* [Records from a data source]

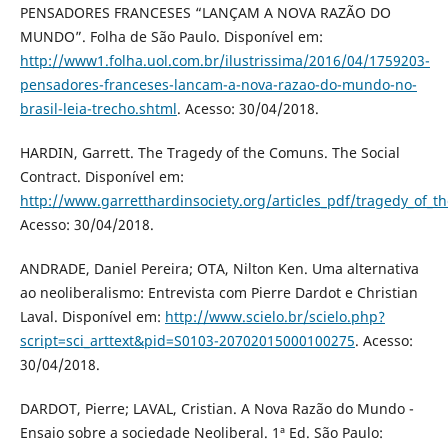
PENSADORES FRANCESES “LANÇAM A NOVA RAZÃO DO
MUNDO”. Folha de São Paulo. Disponível em:
http://www1.folha.uol.com.br/ilustrissima/2016/04/1759203-
pensadores-franceses-lancam-a-nova-razao-do-mundo-no-
brasil-leia-trecho.shtml
. Acesso: 30/04/2018.
HARDIN, Garrett. The Tragedy of the Comuns. The Social
Contract. Disponível em:
http://www.garretthardinsociety.org/articles_pdf/tragedy_of_
Acesso: 30/04/2018.
ANDRADE, Daniel Pereira; OTA, Nilton Ken. Uma alternativa
ao neoliberalismo: Entrevista com Pierre Dardot e Christian
Laval. Disponível em:
http://www.scielo.br/scielo.php?
script=sci_arttext&pid=S0103-20702015000100275
. Acesso:
30/04/2018.
DARDOT, Pierre; LAVAL, Cristian. A Nova Razão do Mundo -
Ensaio sobre a sociedade Neoliberal. 1ª Ed. São Paulo:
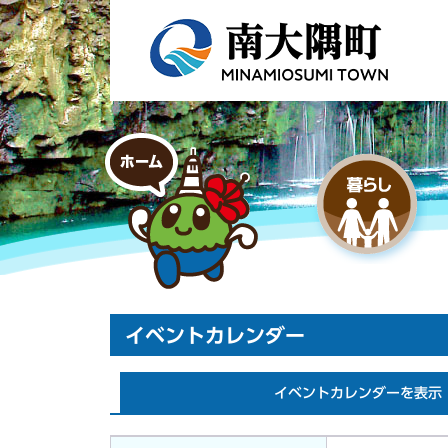
イベントカレンダー
イベントカレンダーを表示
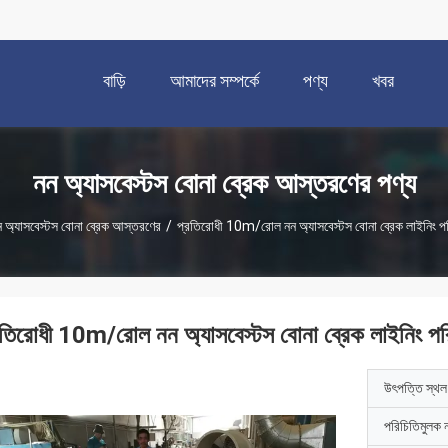
বাড়ি
আমাদের সম্পর্কে
পণ্য
খবর
নন অ্যাসবেস্টস বোনা ব্রেক আস্তরণের পণ্য
 অ্যাসবেস্টস বোনা ব্রেক আস্তরণের
/
প্রতিরোধী 10m/রোল নন অ্যাসবেস্টস বোনা ব্রেক লাইনিং প
রতিরোধী 10m/রোল নন অ্যাসবেস্টস বোনা ব্রেক লাইনিং পর
উৎপত্তি স্থল
পরিচিতিমুলক 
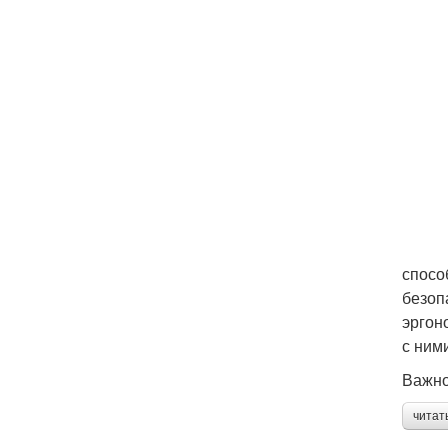
спосо
безоп
эргон
с ним
Важно
читат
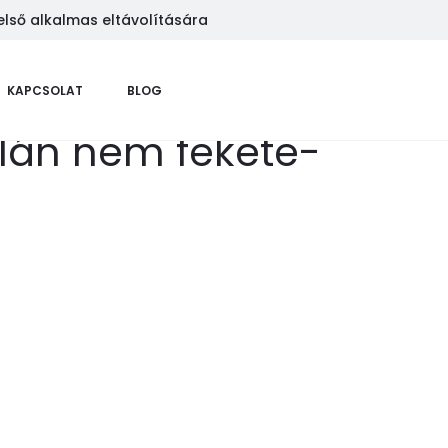
első alkalmas eltávolítására
KAPCSOLAT
BLOG
alán nem fekete-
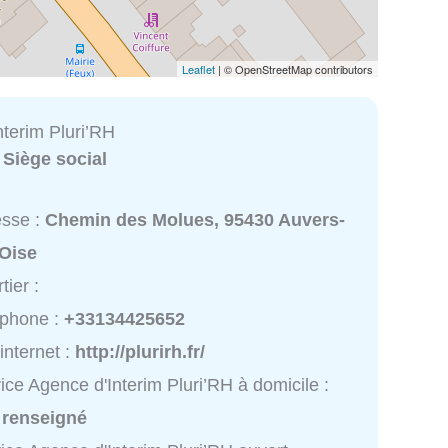
Leaflet
| © OpenStreetMap contributors
nterim Pluri’RH
:
Siège social
esse :
Chemin des Molues, 95430 Auvers-
-Oise
tier :
éphone :
+33134425652
 internet :
http://plurirh.fr/
ice Agence d'Interim Pluri’RH à domicile :
 renseigné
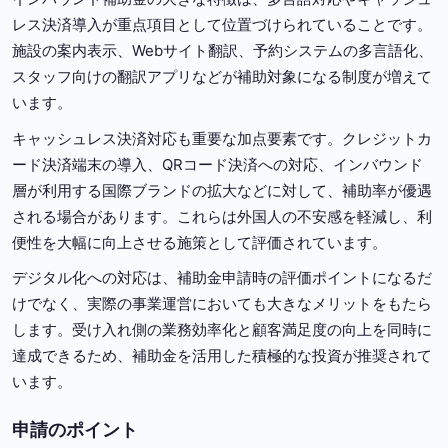
レス決済導入が重点項目として位置づけられていることです。
施設の案内表示、Webサイト翻訳、予約システムの多言語化、
スタッフ向けの翻訳アプリなどが補助対象になる制度が増えて
います。
キャッシュレス決済対応も重要な加点要素です。クレジットカ
ード決済端末の導入、QRコード決済への対応、インバウンド
層が利用する国際ブランドの拡大などに対して、補助率が優遇
される場合があります。これらは外国人の不安感を軽減し、利
便性を大幅に向上させる施策として評価されています。
デジタル化への対応は、補助金申請時の評価ポイントになるだ
けでなく、実際の事業運営においても大きなメリットをもたら
します。受け入れ側の業務効率化と顧客満足度の向上を同時に
達成できるため、補助金を活用した積極的な投資が推奨されて
います。
申請のポイント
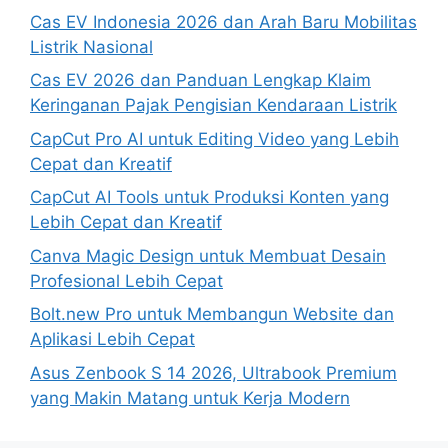
Cas EV Indonesia 2026 dan Arah Baru Mobilitas
Listrik Nasional
Cas EV 2026 dan Panduan Lengkap Klaim
Keringanan Pajak Pengisian Kendaraan Listrik
CapCut Pro AI untuk Editing Video yang Lebih
Cepat dan Kreatif
CapCut AI Tools untuk Produksi Konten yang
Lebih Cepat dan Kreatif
Canva Magic Design untuk Membuat Desain
Profesional Lebih Cepat
Bolt.new Pro untuk Membangun Website dan
Aplikasi Lebih Cepat
Asus Zenbook S 14 2026, Ultrabook Premium
yang Makin Matang untuk Kerja Modern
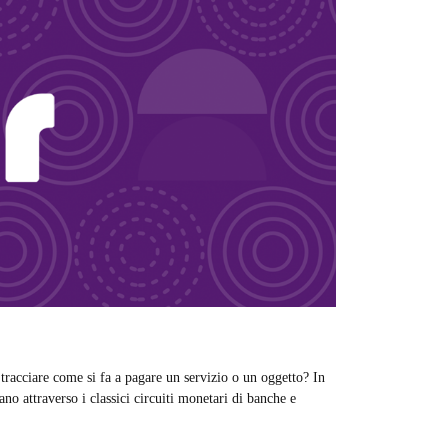
racciare come si fa a pagare un servizio o un oggetto? In
no attraverso i classici circuiti monetari di banche e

* [Problem statement] Once the pictures are set aside, please output all the data word for word.

* [Task output]
PENSADORES FRANCESES “LANÇAM A NOVA RAZÃO DO
MUNDO”. Folha de São Paulo. Disponível em:
http://www1.folha.uol.com.br/ilustrissima/2016/04/1759203-
pensadores-franceses-lancam-a-nova-razao-do-mundo-no-
brasil-leia-trecho.shtml
. Acesso: 30/04/2018.
HARDIN, Garrett. The Tragedy of the Comuns. The Social
Contract. Disponível em:
http://www.garretthardinsociety.org/articles_pdf/tragedy_of_
Acesso: 30/04/2018.
ANDRADE, Daniel Pereira; OTA, Nilton Ken. Uma alternativa
ao neoliberalismo: Entrevista com Pierre Dardot e Christian
Laval. Disponível em:
http://www.scielo.br/scielo.php?
script=sci_arttext&pid=S0103-20702015000100275
. Acesso:
30/04/2018.
DARDOT, Pierre; LAVAL, Cristian. A Nova Razão do Mundo -
Ensaio sobre a sociedade Neoliberal. 1ª Ed. São Paulo:
イベントカレンダー
イベントカレンダーを表示
বাড়ি
আমাদের সম্পর্কে
পণ্য
খবর
নন অ্যাসবেস্টস বোনা ব্রেক আস্তরণের পণ্য
 অ্যাসবেস্টস বোনা ব্রেক আস্তরণের
/
প্রতিরোধী 10m/রোল নন অ্যাসবেস্টস বোনা ব্রেক লাইনিং প
রতিরোধী 10m/রোল নন অ্যাসবেস্টস বোনা ব্রেক লাইনিং পর
উৎপত্তি স্থল
পরিচিতিমুলক 
спосо
безоп
эргон
с ним
Важно
читат
első alkalmas eltávolítására
KAPCSOLAT
BLOG
alán nem fekete-
Leaflet
| © OpenStreetMap contributors
nterim Pluri’RH
:
Siège social
esse :
Chemin des Molues, 95430 Auvers-
-Oise
tier :
éphone :
+33134425652
 internet :
http://plurirh.fr/
ice Agence d'Interim Pluri’RH à domicile :
 renseigné
レス決済導入が重点項目として位置づけられていることです。
施設の案内表示、Webサイト翻訳、予約システムの多言語化、
スタッフ向けの翻訳アプリなどが補助対象になる制度が増えて
います。
キャッシュレス決済対応も重要な加点要素です。クレジットカ
ード決済端末の導入、QRコード決済への対応、インバウンド
層が利用する国際ブランドの拡大などに対して、補助率が優遇
される場合があります。これらは外国人の不安感を軽減し、利
便性を大幅に向上させる施策として評価されています。
デジタル化への対応は、補助金申請時の評価ポイントになるだ
けでなく、実際の事業運営においても大きなメリットをもたら
します。受け入れ側の業務効率化と顧客満足度の向上を同時に
達成できるため、補助金を活用した積極的な投資が推奨されて
います。
申請のポイント
Cas EV Indonesia 2026 dan Arah Baru Mobilitas
Listrik Nasional
Cas EV 2026 dan Panduan Lengkap Klaim
Keringanan Pajak Pengisian Kendaraan Listrik
CapCut Pro AI untuk Editing Video yang Lebih
Cepat dan Kreatif
CapCut AI Tools untuk Produksi Konten yang
Lebih Cepat dan Kreatif
Canva Magic Design untuk Membuat Desain
Profesional Lebih Cepat
Bolt.new Pro untuk Membangun Website dan
Aplikasi Lebih Cepat
Asus Zenbook S 14 2026, Ultrabook Premium
yang Makin Matang untuk Kerja Modern
racciare come si fa a pagare un servizio o un oggetto? In
no attraverso i classici circuiti monetari di banche e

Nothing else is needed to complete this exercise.